Sunday, July 22, 2012

Hands Down and Heads Up!

Last Sunday I promised to explain what I meant by the "hair pulling" reference in my description of Symmetry. Since I'm on vacay this week visiting my step-daughters, (one of whom is the beautiful redhead on the cover of Symmetry) I'm being lazy and letting an excerpt from one of my reviews do it for me. This is from Julie's review on the Girls Just Reading blog:

"What I enjoyed most was Jess's journey to figuring out why she liked to pull out her hair, strand by strand. This leads her to a self-diagnosis of trichotillomania or TTM for short. She begins to try to understand the triggers for this and takes actions to stop. I also liked how she developed a relationship with a young girl named Cara who did not have the support of her family in treating this disease. As a psychology major, I found it extremely interesting that this is a physical disease and not a mental illness. I can see why it would be misdiagnosed a lot of the time. I liked how this also brought her closer to her younger sister-in-law Lexie, and how she was able to help Lexie with her own issues with OCD.

Normally, I would think that authors would have to do a lot of research on a disease like TTM, but not Ms. Scarbrough. For her this was a personal novel because she deals with TTM herself. I always like it when authors use a subject matter they know personally as a source of inspiration for a character. I have a feeling that Jessica is a lot like Joyce in her way of dealing with TTM."

So there it is. I have trichotillomania. The six sentences I chose for this week come from the book's dedication and from the author's note at the end, and they explain why I wrote it.

This book is dedicated to all the people suffering alone who don't even know that what they do has a name. You are not defective, damaged, or mentally ill, and you are worthy of love and understanding.

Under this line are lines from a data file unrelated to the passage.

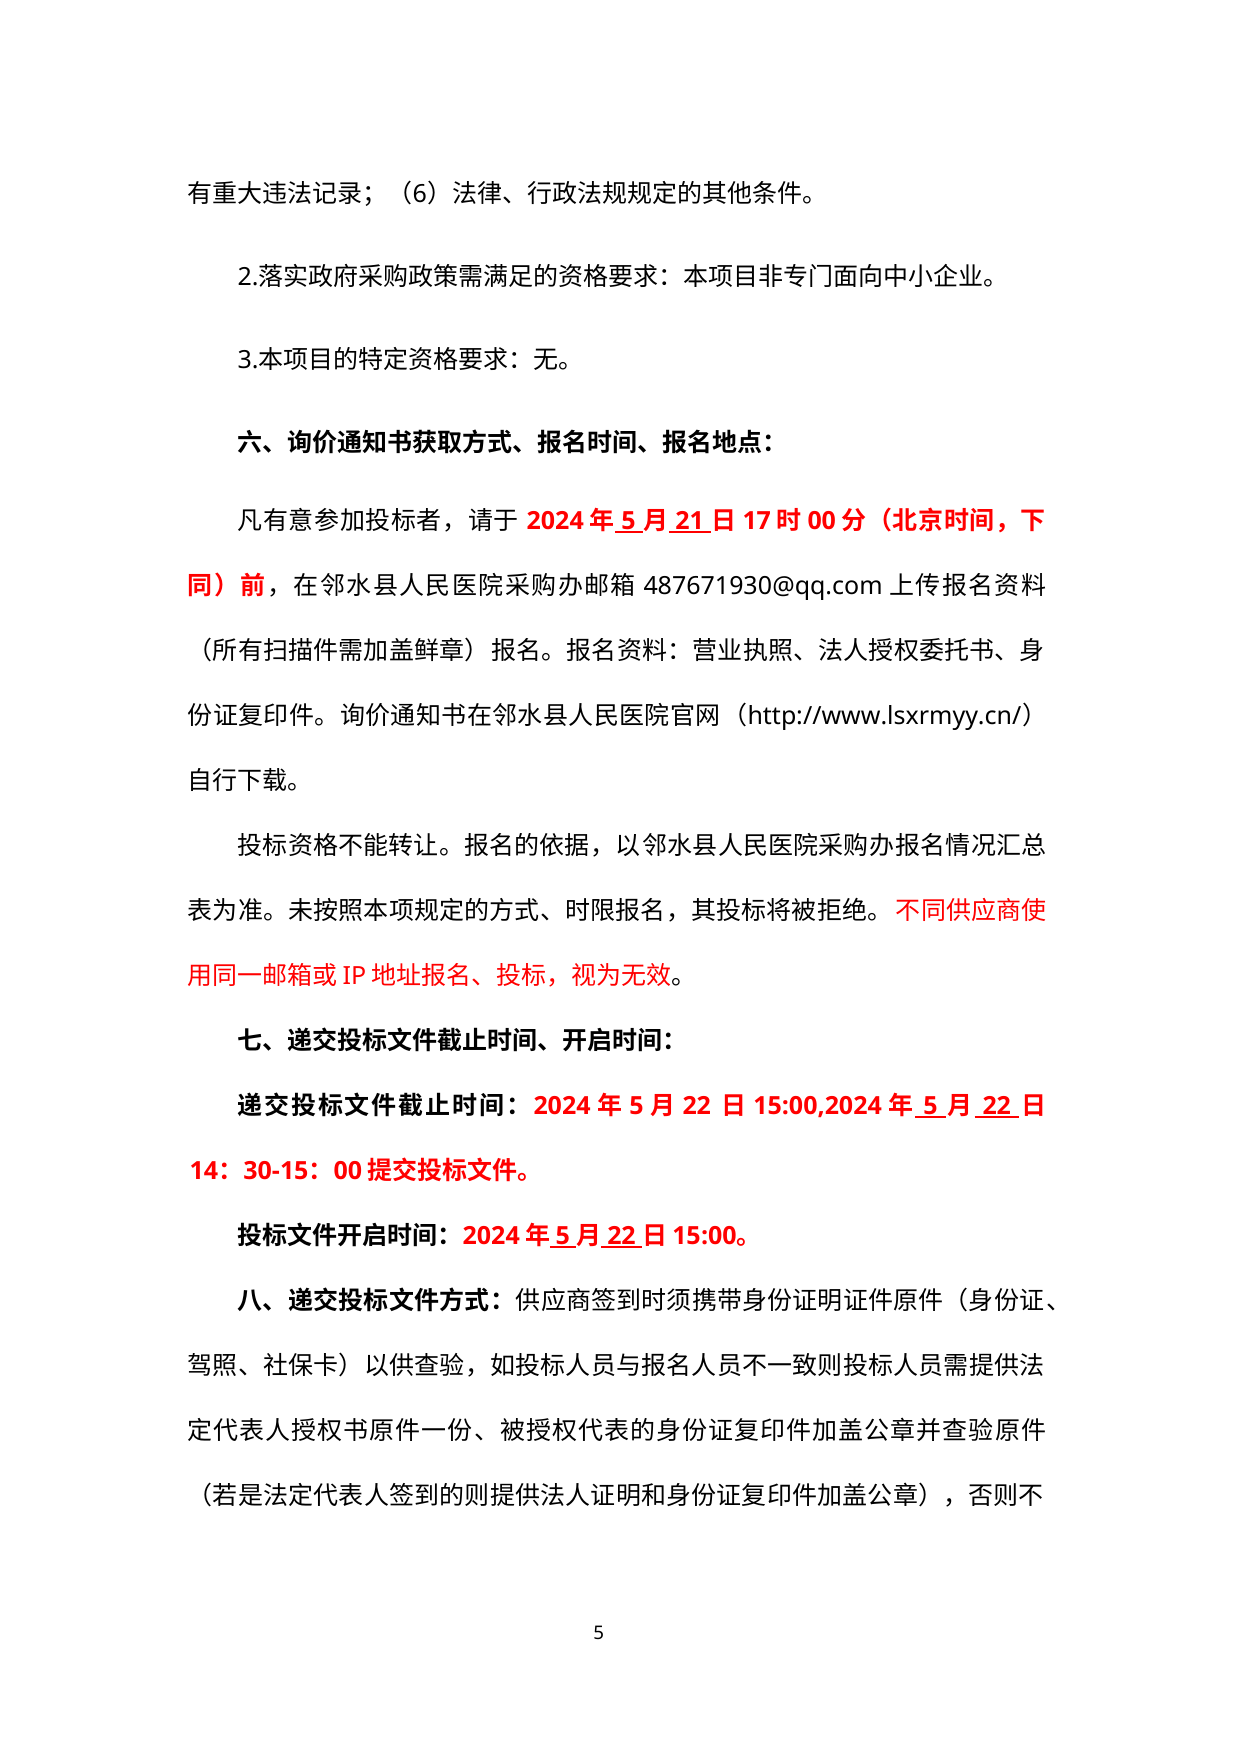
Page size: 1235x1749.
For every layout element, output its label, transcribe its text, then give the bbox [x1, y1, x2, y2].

text 递交投标文件截止时间：2024年5月22 日15:00,2024年 5 月 22 日14：30-15：00提交投标文件。 [189, 1071, 1047, 1201]
text 七、递交投标文件截止时间、开启时间： [187, 1006, 1047, 1071]
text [187, 159, 1047, 224]
text 六、询价通知书获取方式、报名时间、报名地点： [187, 408, 1047, 473]
text 3.本项目的特定资格要求：无。 [187, 325, 1047, 390]
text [187, 1266, 1047, 1526]
text 2.落实政府采购政策需满足的资格要求：本项目非专门面向中小企业。 [187, 242, 1047, 307]
text 投标文件开启时间：2024年 5 月 22 日15:00。 [187, 1201, 1047, 1266]
text 凡有意参加投标者，请于 2024年 5 月 21 日17时00分（北京时间，下同）前，在邻水县人民医院采购办邮箱487671930@qq.com上传报名资料（所有扫描件需加盖鲜章）报名。报名资料：营业执照、法人授权委托书、身份证复印件。询价通知书在邻水县人民医院官网（http://www.lsxrmyy.cn/）自行下载。 [187, 486, 1047, 811]
text 投标资格不能转让。报名的依据，以邻水县人民医院采购办报名情况汇总表为准。未按照本项规定的方式、时限报名，其投标将被拒绝。不同供应商使用同一邮箱或IP地址报名、投标，视为无效。 [187, 811, 1047, 1006]
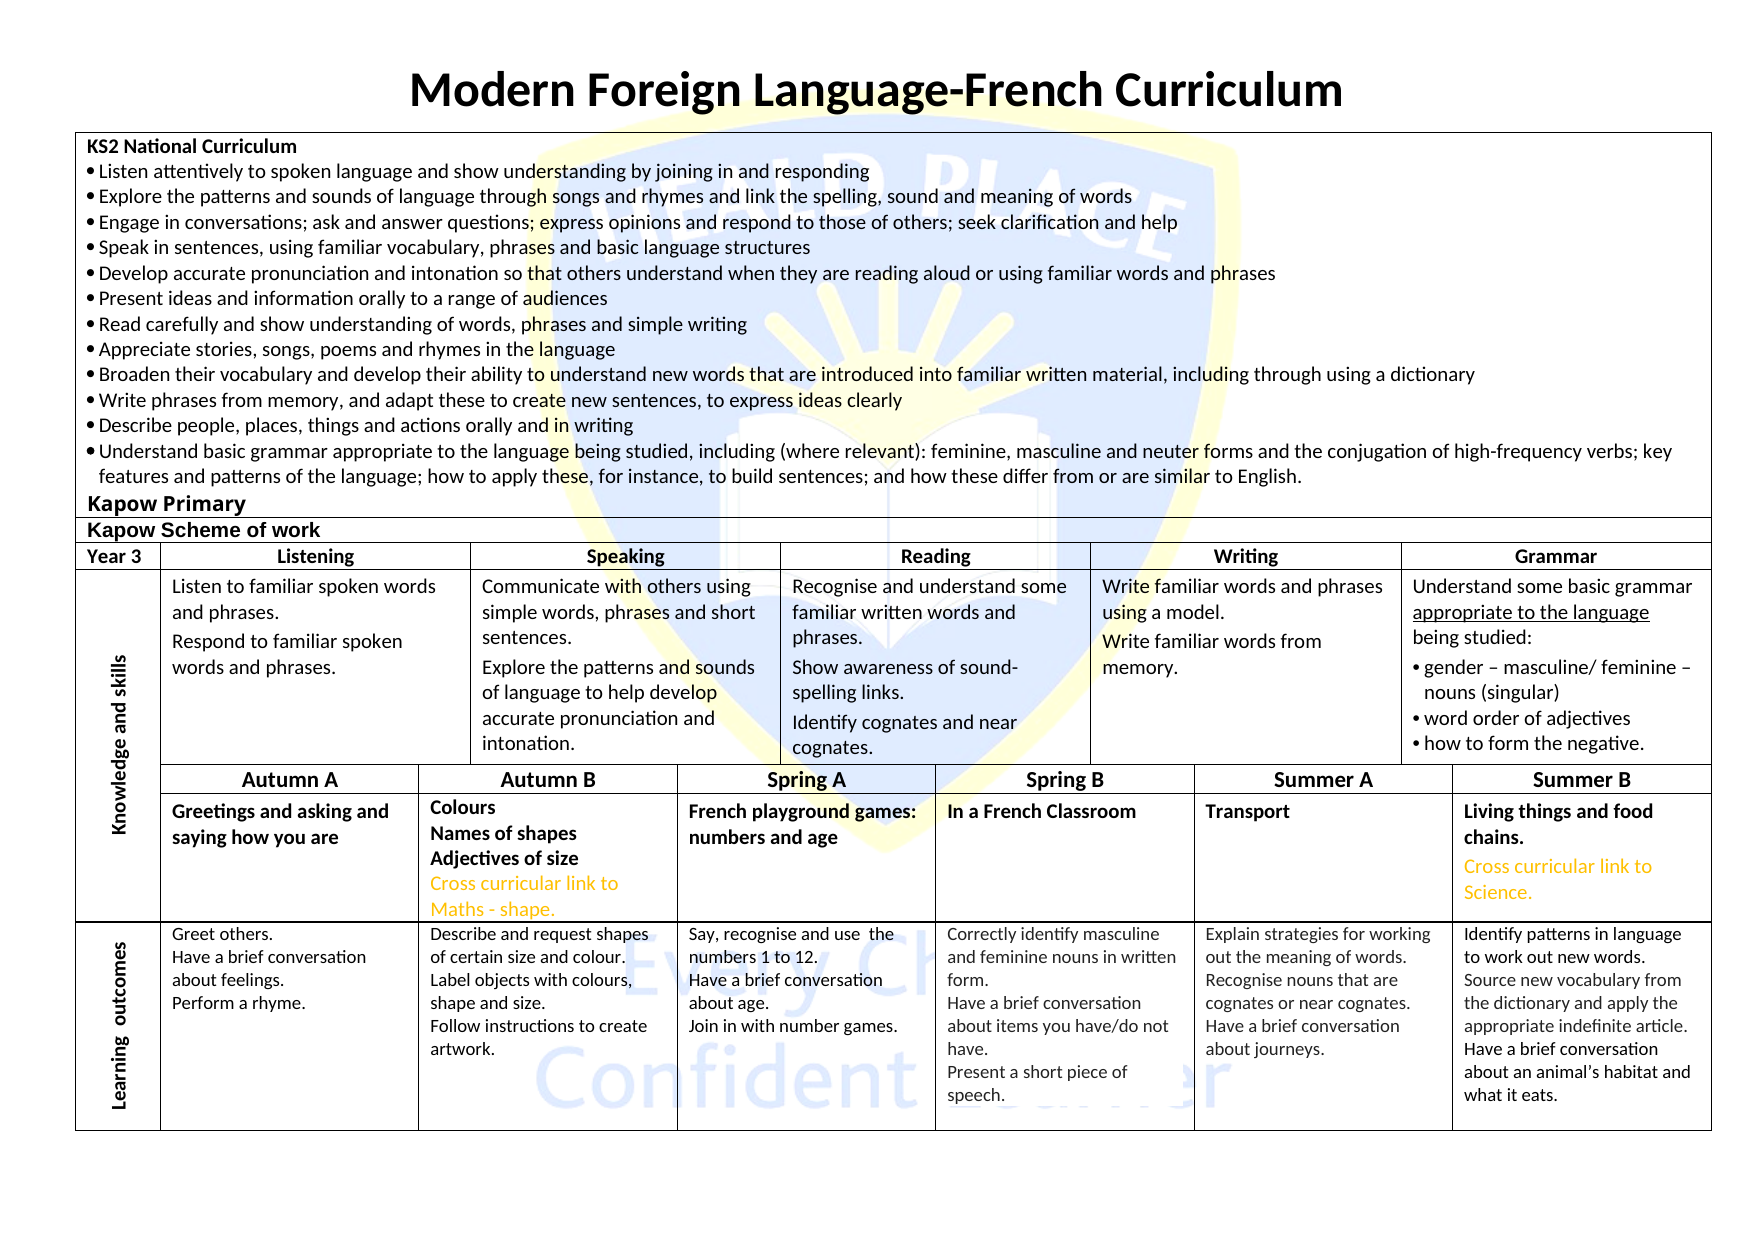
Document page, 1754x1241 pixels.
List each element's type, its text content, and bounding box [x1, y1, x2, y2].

table_cell Kapow Scheme of work [326, 518, 1711, 542]
table_cell Speaking [471, 543, 780, 568]
table_cell Colours Names of shapes Adjectives of size Cross curricular link to Maths - shape. [419, 794, 677, 921]
table_cell Year 3 [76, 543, 160, 568]
table_cell Writing [1091, 543, 1401, 568]
table_cell Identify patterns in language to work out new words. Source new vocabulary from the dictionary and apply the appropriate indefinite article. Have a brief conversation about an animal’s habitat and what it eats. [1453, 923, 1711, 1130]
table_cell Listening [161, 543, 470, 568]
table_cell Greet others. Have a brief conversation about feelings. Perform a rhyme. [161, 923, 418, 1130]
table_cell Reading [781, 543, 1090, 568]
table_cell Autumn B [419, 765, 677, 793]
table_cell Learning outcomes [76, 923, 160, 1130]
table_cell Describe and request shapes of certain size and colour. Label objects with colours, shape and size. Follow instructions to create artwork. [419, 923, 677, 1130]
table_cell Understand some basic grammar appropriate to the language being studied: gender – masculine/ feminine – nouns (singular) word order of adjectives how to form the negative. [1402, 570, 1711, 764]
table_cell Listen to familiar spoken words and phrases. Respond to familiar spoken words and phrases. [161, 570, 470, 764]
table_cell Living things and food chains. Cross curricular link to Science. [1453, 794, 1711, 921]
table_cell Summer A [1195, 765, 1452, 793]
table_cell Spring B [936, 765, 1194, 793]
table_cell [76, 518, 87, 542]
table_cell In a French Classroom [936, 794, 1194, 921]
table_cell Write familiar words and phrases using a model. Write familiar words from memory. [1091, 570, 1401, 764]
table_cell Transport [1195, 794, 1452, 921]
table_cell Correctly identify masculine and feminine nouns in written form. Have a brief conversation about items you have/do not have. Present a short piece of speech. [936, 923, 1194, 1130]
table_header KS2 National Curriculum Listen attentively to spoken language and show understanding by joining in and responding Explore the patterns and sounds of language through songs and rhymes and link the spelling, sound and meaning of words Engage in conversations; ask and answer questions; express opinions and respond to those of others; seek clarification and help Speak in sentences, using familiar vocabulary, phrases and basic language structures Develop accurate pronunciation and intonation so that others understand when they are reading aloud or using familiar words and phrases Present ideas and information orally to a range of audiences Read carefully and show understanding of words, phrases and simple writing Appreciate stories, songs, poems and rhymes in the language Broaden their vocabulary and develop their ability to understand new words that are introduced into familiar written material, including through using a dictionary Write phrases from memory, and adapt these to create new sentences, to express ideas clearly Describe people, places, things and actions orally and in writing Understand basic grammar appropriate to the language being studied, including (where relevant): feminine, masculine and neuter forms and the conjugation of high-frequency verbs; key features and patterns of the language; how to apply these, for instance, to build sentences; and how these differ from or are similar to English. Kapow Primary [76, 133, 1711, 517]
table_cell Grammar [1402, 543, 1711, 568]
table_cell Summer B [1453, 765, 1711, 793]
table_cell Knowledge and skills [76, 570, 160, 921]
table_cell French playground games: numbers and age [678, 794, 935, 921]
table_cell Communicate with others using simple words, phrases and short sentences. Explore the patterns and sounds of language to help develop accurate pronunciation and intonation. [471, 570, 780, 764]
table_cell Greetings and asking and saying how you are [161, 794, 418, 921]
text Modern Foreign Language-French Curriculum [75, 58, 1679, 119]
table_cell Spring A [678, 765, 935, 793]
table_cell Explain strategies for working out the meaning of words. Recognise nouns that are cognates or near cognates. Have a brief conversation about journeys. [1195, 923, 1452, 1130]
table_cell Recognise and understand some familiar written words and phrases. Show awareness of sound-spelling links. Identify cognates and near cognates. [781, 570, 1090, 764]
table_cell Say, recognise and use the numbers 1 to 12. Have a brief conversation about age. Join in with number games. [678, 923, 935, 1130]
table_cell Autumn A [161, 765, 418, 793]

I’ve often been asked why I decided to include a topic like hair-pulling in a novel instead of telling my own story about it in a book of non-fiction. The answer to that is twofold. First, I have TTM only to the degree that Jess has it, so it’s not a major problem for me—certainly not interesting enough for an entire book about it. Second, I figured the only people who read non-fiction books about TTM are people who already know what it is, and my goal is to raise awareness in the rest of the population.

See, I always knew there had to be a reason God gave me both the ability to write and enough hair for three people!

You can buy you own copy of Symmetry here. And please also check out the other Six Sentencers.

~Stay true to yourself and your dreams will come true!


  1. Great six. I admire your forethought involved in including this issue in a non-fiction title.

  2. Anonymous9:56 AM

    HOW DID I NOT KNOW THIS?! I figured someone you knew had it, but not that you had it! Bravo on your bravery! xoxo

  3. Interesting six. It's a subject that I didn't know anything about.